Quien obtiene los datos y los da a conocer cumple con su misión de informar –siempre, claro, que se apegue a la verosimilitud de los hechos–, pero la fuente de la información no sólo viola la ley, sino atenta contra las garantías que tiene el inculpado de recibir un juicio justo.
Esto último parece importar muy poco en México donde, en general, no se tiene un gran aprecio por la ley. Aquí no existe una tradición arraigada culturalmente de cumplir con las normas, sino más bien lo contrario: buscar siempre darles la vuelta.
Por lo mismo, la imagen de la justicia que tenemos aquí no es el resultado del debido proceso, sino una confirmación de los prejuicios que cada quien tiene. Si la sentencia se apega a nuestra visión, fue justa. Si no, pues no.
Yo, sinceramente, esperaba que, por primera vez en nuestra historia, un alto funcionario acusado de corrupción –o, más bien, de delitos a los que calificamos genéricamente de esa manera– recibiría un juicio apegado a la ley. Es decir, que no prevalecería la política sobre el derecho, como ha sucedido tantas veces en sexenio recientes.
No he perdido totalmente la esperanza, pero casi. Y buena parte de mi decepción tiene que ver que con que ni siquiera ha podido guardarse el sigilo de la investigación. El Presidente de la República, quien debiera ser el primero en permanecer callado, para favorecer el buen curso del proceso, ha dado su opinión un día sí y otro también, como si fuese un ciudadano común, sin interés específico en la materia y sin el megáfono de las conferencias mañaneras. Aunque diga que tiene derecho a opinar sobre lo que sea, la realidad es que la palabra del Ejecutivo pesa más que la de usted o la mía.
Por supuesto, no me chupo el dedo. Todos sabemos que los presidentes intervienen en los procesos judiciales que les interesan, aunque no debieran hacerlo. Pero no es lo mismo actuar tras bambalinas que dar su opinión a todo el país.
Hoy, los mexicanos conocemos mucho más del caso Lozoya que lo que admite la imparcialidad del proceso. Sabemos, por ejemplo, que será acusado de delitos que no existían cuando se cometieron los hechos, así como de otros que ya prescribieron y unos más que no debieran ser contemplados como parte del “criterio de oportunidad” acordado con la Fiscalía.
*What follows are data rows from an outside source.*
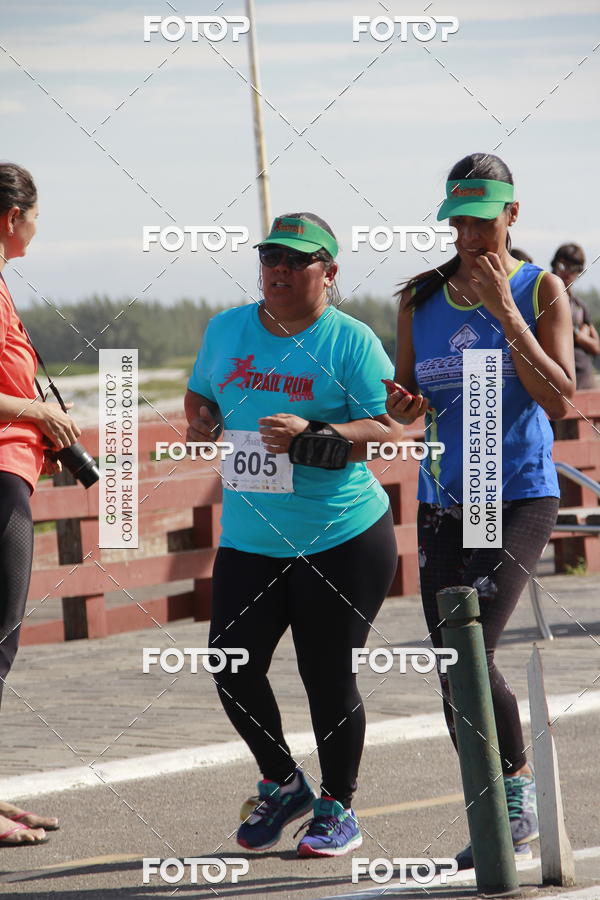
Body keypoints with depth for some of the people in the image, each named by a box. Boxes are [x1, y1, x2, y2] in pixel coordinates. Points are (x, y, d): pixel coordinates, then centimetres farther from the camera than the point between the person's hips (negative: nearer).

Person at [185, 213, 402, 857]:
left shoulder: (351, 341, -8)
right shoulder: (226, 329, 8)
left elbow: (387, 430, -13)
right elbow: (200, 391, 23)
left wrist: (310, 436, -26)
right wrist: (200, 419, 0)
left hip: (344, 540, -5)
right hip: (249, 539, 5)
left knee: (328, 675, 1)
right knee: (233, 669, -1)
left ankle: (338, 807, 20)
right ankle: (283, 785, 24)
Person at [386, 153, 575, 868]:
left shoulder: (540, 291, -2)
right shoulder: (420, 300, 8)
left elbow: (560, 398, -12)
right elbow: (405, 404, 16)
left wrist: (505, 311, -17)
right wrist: (402, 407, -8)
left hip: (519, 496, -4)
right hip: (443, 505, 5)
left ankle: (519, 797, -2)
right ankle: (497, 820, 13)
Esto lleva a concluir que el proceso difícilmente se ha construido para que culmine en una lección ejemplar para abatir la corrupción y la impunidad. Y que el resultado será, más bien, la exhibición de la conducta de ciertos actores políticos, con la finalidad de quemarlos ante la opinión pública y crear escándalo y, con ello, ayudar a que el presidente Andrés Manuel López Obrador se sienta reivindicado en los señalamientos contra la corrupción que ha venido haciendo desde hace años y, de paso, darle una mano al oficialismo para retener la mayoría en la Cámara de Diputados en 2021.
Mi única esperanza de que esto termine de otra manera es que a partir de ahora los involucrados e interesados callen para que sólo hable el debido proceso. Y que las evidencias contra los responsables de corrupción sean materia prima de los jueces para hacer justicia antes que el sabroso chisme del que, como dijo ayer López Obrador, “todos los mexicanos” nos queremos enterar.